Welcome to the site Mr. or Mrs. Beebiz, and may you continue to ask away, and even help pass on the valuable information to others as you feel more comfortable here.


----------



## Michael Bush (Aug 2, 2002)

Betterbee, I believe, makes theirs with larger holes, but I make mine with #8 also. Basically you want the hardware cloth where the bottom would have been (3/4" below the box above) and the tray at least 3/4" below that. The ones I got from Brushy Mt have a "Z" on the bottom made of nylon cord. I make mine with plastic baling twine (I have a lot laying around from the horses). The tray then rests on the twine.

So in a Top Bar Hive I'd put the Screen where the bottom would have been, add a 3/4" board on the bottom of that and then add the twine to hold in a tray. I bought plastic cardboard on the internet to cut the long trays out of. That is also what Brushy Mt uses for their trays.


----------



## beebiz (Feb 5, 2005)

Well once again, I tender my sincere appreciation for the information and advice. I also appreciate the friendly atmosphere of this forum. It kind of reminds me of another forum that I am a member of at beemaster.com.
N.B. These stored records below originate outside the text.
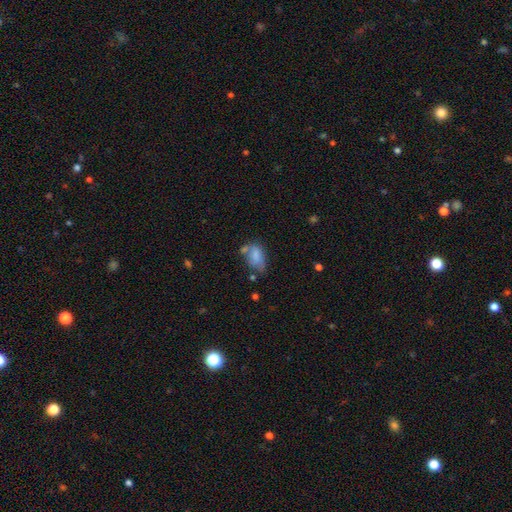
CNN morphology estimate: This appears to be a smooth galaxy with no disk features (77%) that is in between round and cigar-shaped (88%). Merging: none (38%).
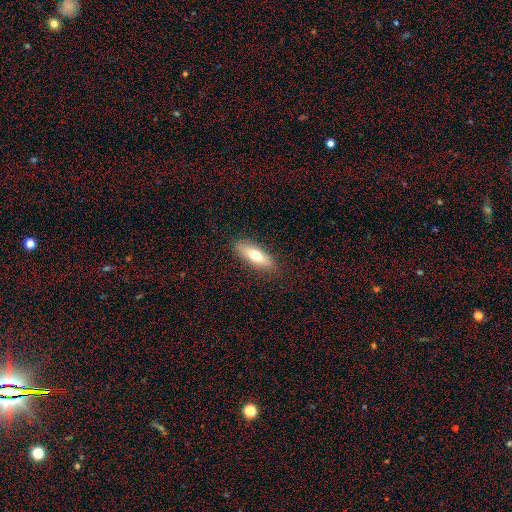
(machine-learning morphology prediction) This is likely a smooth galaxy (67%). How rounded: possibly in between (59%). Merging: clearly none (87%).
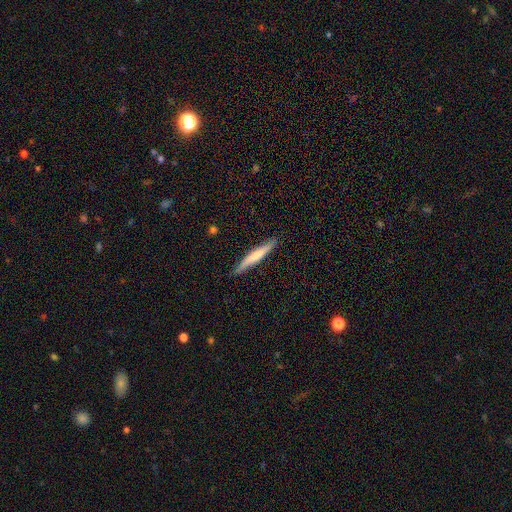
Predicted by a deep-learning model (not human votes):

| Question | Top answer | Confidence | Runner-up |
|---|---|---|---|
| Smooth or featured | smooth | 58% | featured or disk (36%) |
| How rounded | cigar-shaped | 94% | in between (5%) |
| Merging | none | 85% | minor disturbance (12%) |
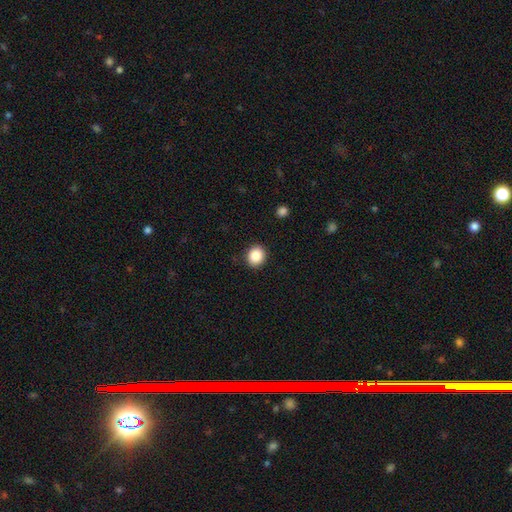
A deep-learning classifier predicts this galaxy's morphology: Smooth or featured? Predicted: smooth (p=0.87). How rounded? Predicted: round (p=0.77). Merging? Predicted: none (p=0.90).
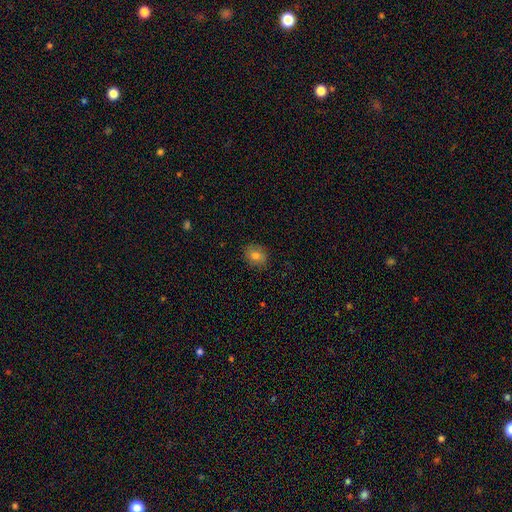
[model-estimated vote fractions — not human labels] This is likely a smooth galaxy (79%). How rounded: likely round (63%). Merging: clearly none (86%).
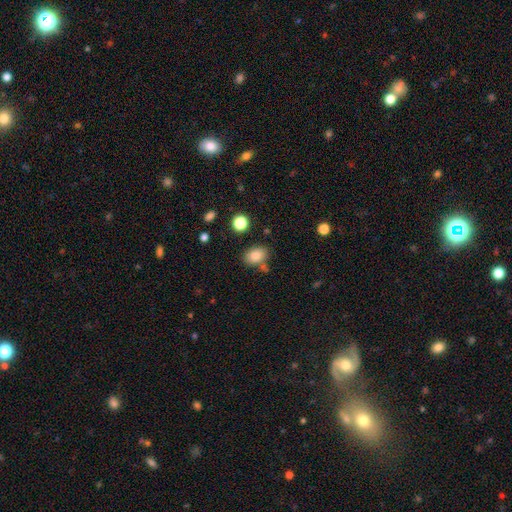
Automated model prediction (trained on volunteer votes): A smooth galaxy with no disk features (84%) that is in between round and cigar-shaped (78%). Merging: none (71%).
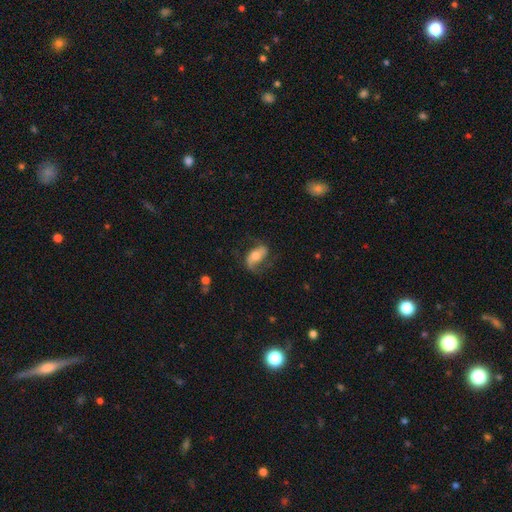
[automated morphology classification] Smooth or featured: featured or disk — 65% (smooth — 28%)
Edge-on disk: no — 92% (yes — 8%)
Bar: no — 37% (strong — 33%)
Spiral arms: yes — 88% (no — 12%)
Spiral winding: loose — 54% (medium — 34%)
Spiral arm count: 2 — 83% (1 — 8%)
Bulge size: moderate — 63% (small — 21%)
Merging: none — 64% (minor disturbance — 20%)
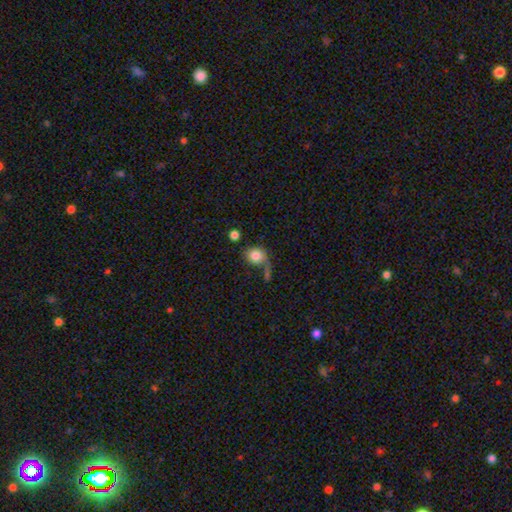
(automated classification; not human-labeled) Smooth or featured? Predicted: smooth (p=0.79). How rounded? Predicted: round (p=0.69). Merging? Predicted: none (p=0.40).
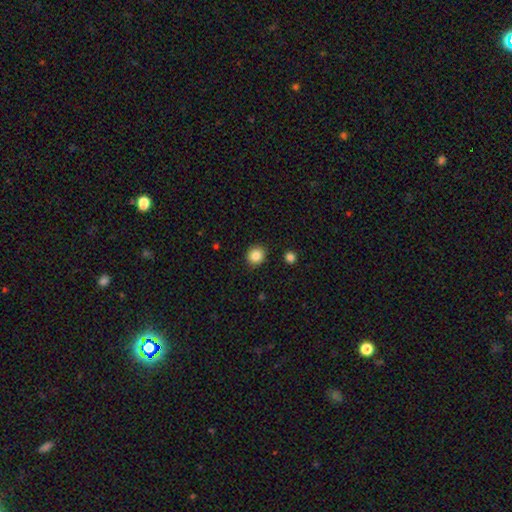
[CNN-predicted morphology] Smooth or featured? Predicted: smooth (p=0.85). How rounded? Predicted: round (p=0.85). Merging? Predicted: none (p=0.90).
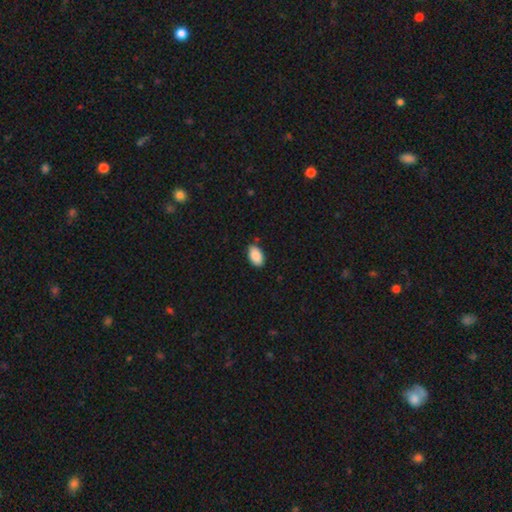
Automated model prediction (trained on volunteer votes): Smooth or featured?
  - smooth: 90% *
  - star or artifact: 7%
  - featured or disk: 3%
How rounded?
  - in between: 94% *
  - round: 4%
  - cigar-shaped: 1%
Merging?
  - none: 84% *
  - minor disturbance: 12%
  - major disturbance: 2%
  - merger: 1%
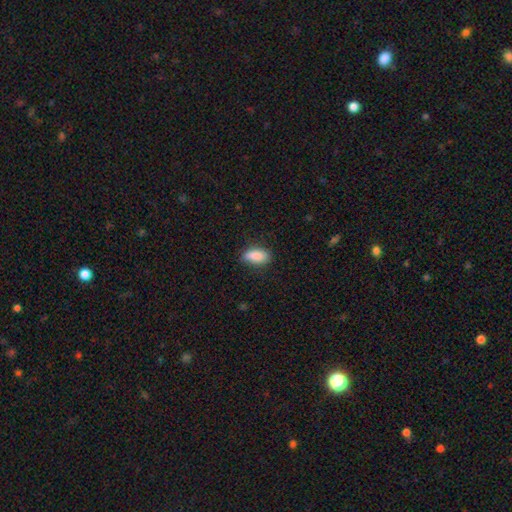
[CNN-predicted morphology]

By the way Phoenix, thanks for the welcome! I know that you were just trying to be polite and make sure that you had all bases covered, but Mr. is my dad, Mrs. is my mother... I'm just plain ole "Robert"!

Bee good,
Robert (beebiz)


----------



## Phoenix (May 26, 2004)

I wasn't trying to be polite Robert, I was trying to provoke you to reveal your identity and shed your ambiguity. I got the response I was looking for, thanks.


----------



## beebiz (Feb 5, 2005)

Okay Phoenix... you got me! And, rather short is the list of people that have been able to say "Gottcha" to me!! You are now among those few, so I tip my hat to you and say, "congratulations!" But remember, I'll be watching you from now on!! LOL

TRY to beehave yourself!!

Bee good,
beegiz


----------



## Az Jim (Mar 19, 2005)

I'm a new member. Im Az we have a problem with Varroa mites and solved the problem cheaply for the hobbiest that dosen't want to sell honey because this is considered "adulteration".
Use 1 tbsp FRESH garlic powder to 2 cups powered sugar. Mix throughly. Sprinkle over the bees so that all bees have a coating. (I have used this in Langs, 1 deep and 1 shallow, and it takes about 1-1/2 cups per hive. I just dust it between the frames.) Treat 1 week later and 1 month later. This is best done in the fall after the flow has slowed. Then in spring, treat one more time before flow starts. The garlic dissipates in about a week and cannot be found at all after 2 weeks. I'm not sure how it would work on a top bar. This is cheap and easy on a small scale. Immediately after the treatment, the bees will rush out of the hive but usually return in about 1 hour.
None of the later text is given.